**Dataset content**
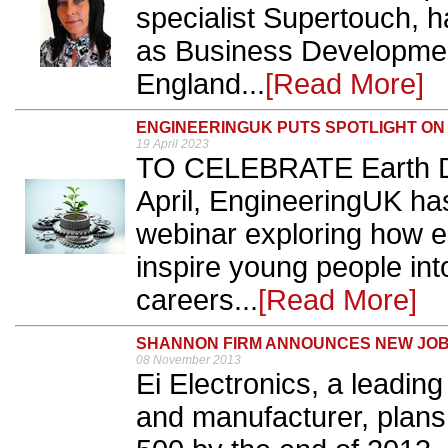
specialist Supertouch, 
as Business Developmen
England...
[Read More]
ENGINEERINGUK PUTS SPOTLIGHT ON 
19 April 2023
TO CELEBRATE Earth D
April, EngineeringUK ha
webinar exploring how e
inspire young people in
careers...
[Read More]
SHANNON FIRM ANNOUNCES NEW JO
08 November 2013
Ei Electronics, a leading
and manufacturer, plans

**Work item**
In the material above, repeat each entry exactly and omit every picture.

**Answer to this task**
specialist Supertouch, 
as Business Developmen
England...
[Read More]
ENGINEERINGUK PUTS SPOTLIGHT ON 
19 April 2023
TO CELEBRATE Earth D
April, EngineeringUK ha
webinar exploring how e
inspire young people in
careers...
[Read More]
SHANNON FIRM ANNOUNCES NEW JO
08 November 2013
Ei Electronics, a leading
and manufacturer, plans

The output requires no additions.